==== Data for processing

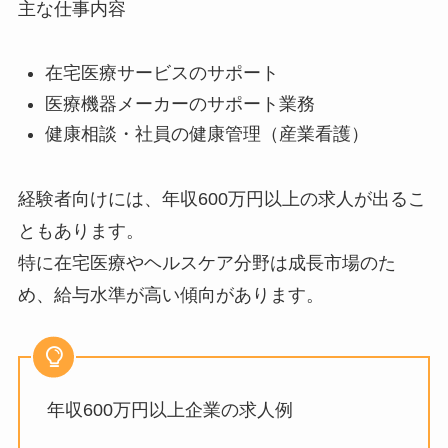
主な仕事内容
在宅医療サービスのサポート
医療機器メーカーのサポート業務
健康相談・社員の健康管理（産業看護）
経験者向けには、年収600万円以上の求人が出るこ
ともあります。
特に在宅医療やヘルスケア分野は成長市場のた
め、給与水準が高い傾向があります。
年収600万円以上企業の求人例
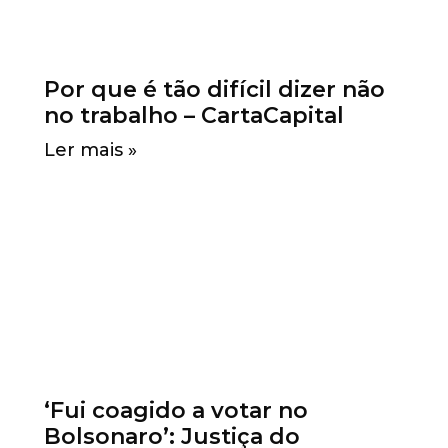
Por que é tão difícil dizer não
no trabalho – CartaCapital
Ler mais »
‘Fui coagido a votar no
Bolsonaro’: Justiça do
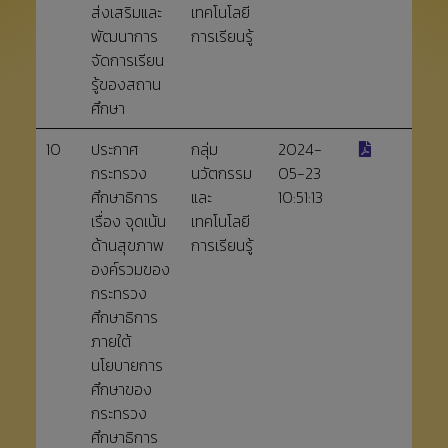
ส่งเสริมและ
เทคโนโลยี
พัฒนาการ
การเรียนรู้
จัดการเรียน
รู้ของสถาน
ศึกษา
10
ประกาศ
กลุ่ม
2024-
กระทรวง
นวัตกรรม
05-23
ศึกษาธิการ
และ
10:51:13
เรื่อง จุดเน้น
เทคโนโลยี
ด้านสุขภาพ
การเรียนรู้
องค์รวมของ
กระทรวง
ศึกษาธิการ
ภายใต้
นโยบายการ
ศึกษาของ
กระทรวง
ศึกษาธิการ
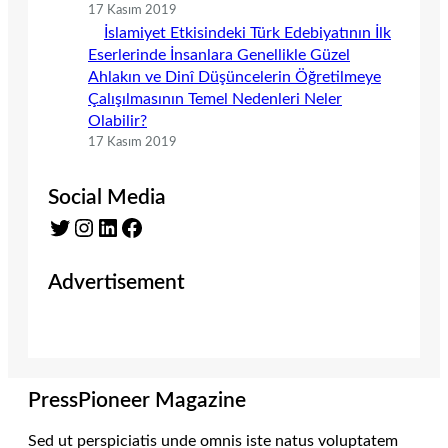
17 Kasım 2019
İslamiyet Etkisindeki Türk Edebiyatının İlk
Eserlerinde İnsanlara Genellikle Güzel
Ahlakın ve Dinî Düşüncelerin Öğretilmeye
Çalışılmasının Temel Nedenleri Neler
Olabilir?
17 Kasım 2019
Social Media
Twitter
Instagram
LinkedIn
Facebook
Advertisement
PressPioneer Magazine
Sed ut perspiciatis unde omnis iste natus voluptatem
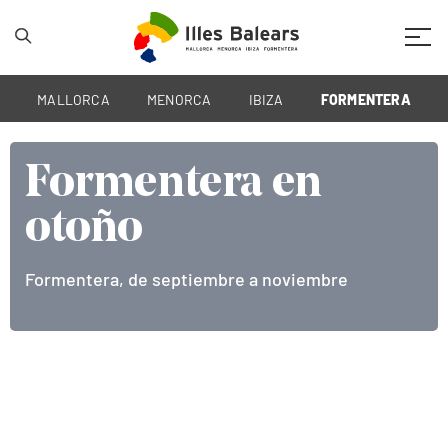
Mobil
MALLORCA
MENORCA
IBIZA
FORMENTERA
Formentera en
Formentera en
otoño
otoño
Formentera, de septiembre a noviembre
Formentera, de septiembre a noviembre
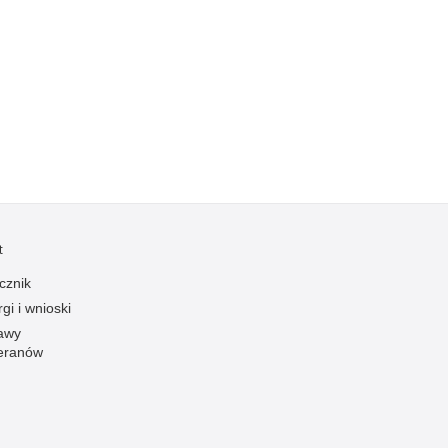
t
cznik
gi i wnioski
awy
eranów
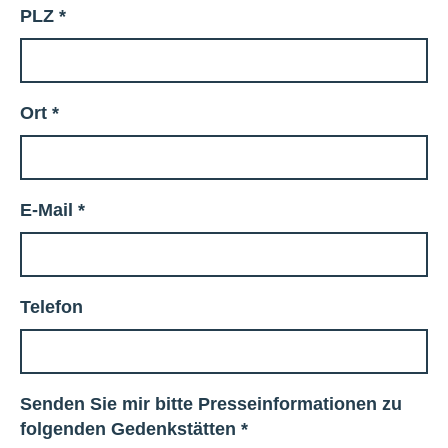
PLZ
*
Ort
*
E-Mail
*
Telefon
Senden Sie mir bitte Presseinformationen zu
folgenden Gedenkstätten
*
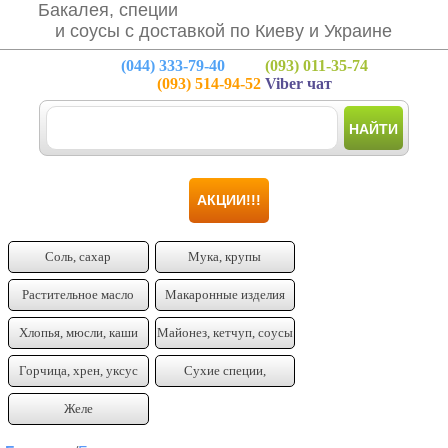
Бакалея, специи
и соусы с доставкой по Киеву и Украине
(044)
333-79-40
(093)
011-35-74
(093)
514-94-52
Viber чат
НАЙТИ
АКЦИИ!!!
Соль, сахар
Мука, крупы
Растительное масло
Макаронные изделия
Хлопья, мюсли, каши
Майонез, кетчуп, соусы
Горчица, хрен, уксус
Сухие специи,
приправы
Желе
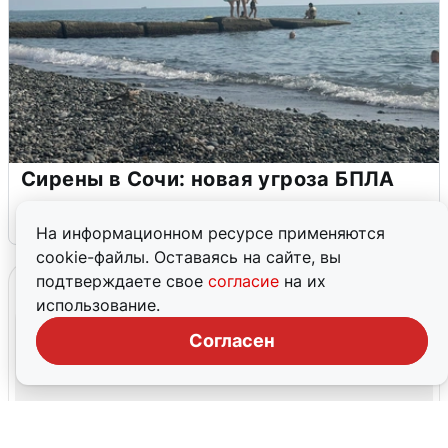
Сирены в Сочи: новая угроза БПЛА
6 августа
0
На информационном ресурсе применяются
cookie-файлы. Оставаясь на сайте, вы
подтверждаете свое
согласие
на их
использование.
Согласен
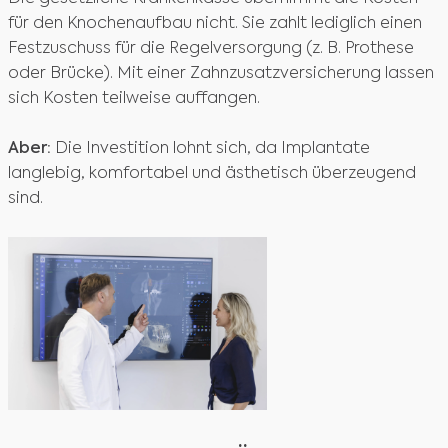
für den Knochenaufbau nicht. Sie zahlt lediglich einen
Festzuschuss für die Regelversorgung (z. B. Prothese
oder Brücke). Mit einer Zahnzusatzversicherung lassen
sich Kosten teilweise auffangen.
Aber:
Die Investition lohnt sich, da Implantate
langlebig, komfortabel und ästhetisch überzeugend
sind.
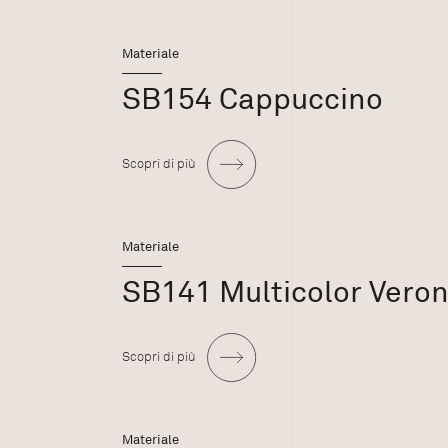
Materiale
SB154 Cappuccino
Scopri di più
Materiale
SB141 Multicolor Vero
Scopri di più
Materiale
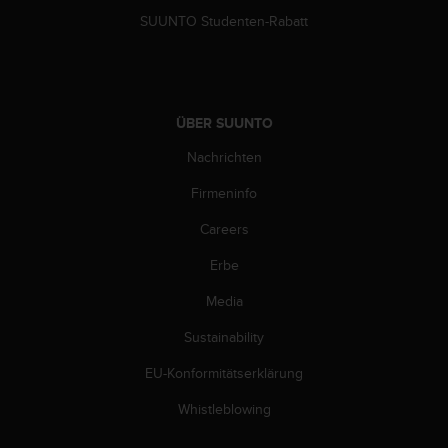
G
SUUNTO Studenten-Rabatt
)
2
.
0
s
ÜBER SUUNTO
o
Nachrichten
w
i
Firmeninfo
e
d
Careers
e
r
Erbe
E
r
Media
f
Sustainability
ü
l
EU-Konformitätserklärung
l
u
Whistleblowing
n
g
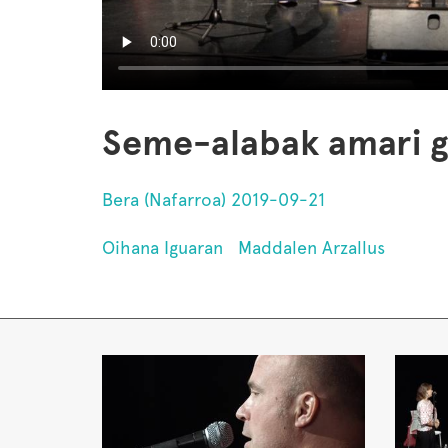
Seme-alabak amari g
Bera (Nafarroa) 2019-09-21
Oihana Iguaran
Maddalen Arzallus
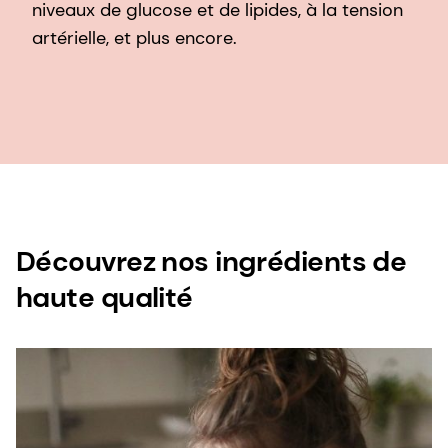
niveaux de glucose et de lipides, à la tension
artérielle, et plus encore.
Découvrez nos ingrédients de
haute qualité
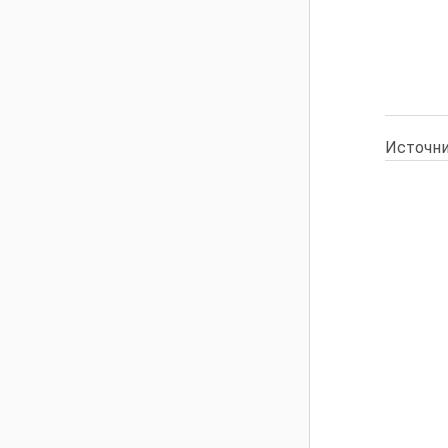
Источни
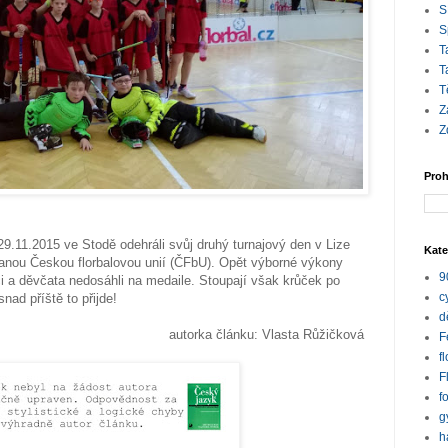
S
S
T
T
T
Z
Z
Proh
 29.11.2015 ve Stodě odehráli svůj druhý turnajový den v Lize
Kate
řádanou Českou florbalovou unií (ČFbU). Opět výborné výkony
9
i a děvčata nedosáhli na medaile. Stoupají však krůček po
c
snad příště to přijde!
d
autorka článku: Vlasta Růžičková
F
f
F
f
g
h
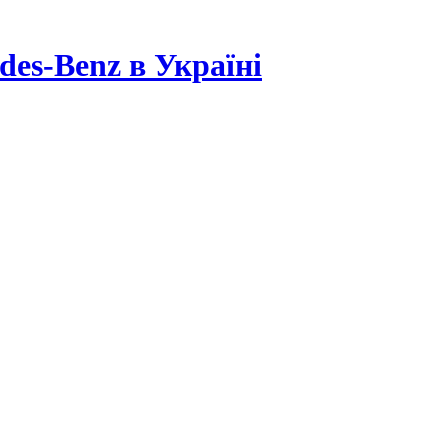
es-Benz в Україні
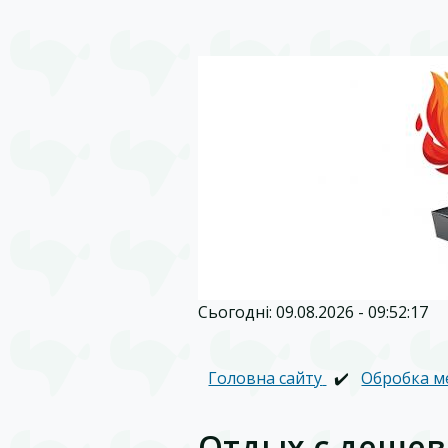
Сьогодні: 09.08.2026 - 09:52:17
Головна сайту
✔️
Обробка м
Отдых с деше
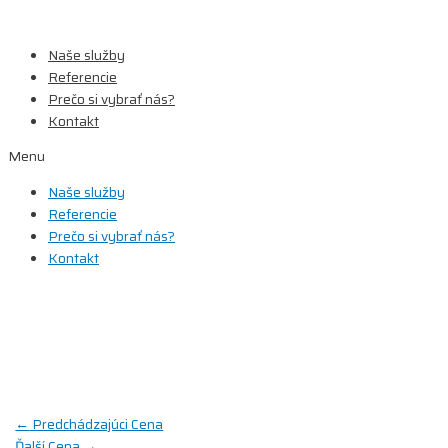
Preskočiť
na
Naše služby
obsah
Referencie
Prečo si vybrať nás?
Kontakt
Menu
Naše služby
Referencie
Prečo si vybrať nás?
Kontakt
Pre domácnosti
B2B zóna
Navigácia
←
Predchádzajúci Cena
Ďalší Cena
→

========

_Work request_:
Reproduce the data word for word from its beginning through the line containing "Bolsonaro’: Justiça do", including that line, and omit the pictures.

_Problem solution_:
主な仕事内容
在宅医療サービスのサポート
医療機器メーカーのサポート業務
健康相談・社員の健康管理（産業看護）
経験者向けには、年収600万円以上の求人が出るこ
ともあります。
特に在宅医療やヘルスケア分野は成長市場のた
め、給与水準が高い傾向があります。
年収600万円以上企業の求人例
Por que é tão difícil dizer não
no trabalho – CartaCapital
Ler mais »
‘Fui coagido a votar no
Bolsonaro’: Justiça do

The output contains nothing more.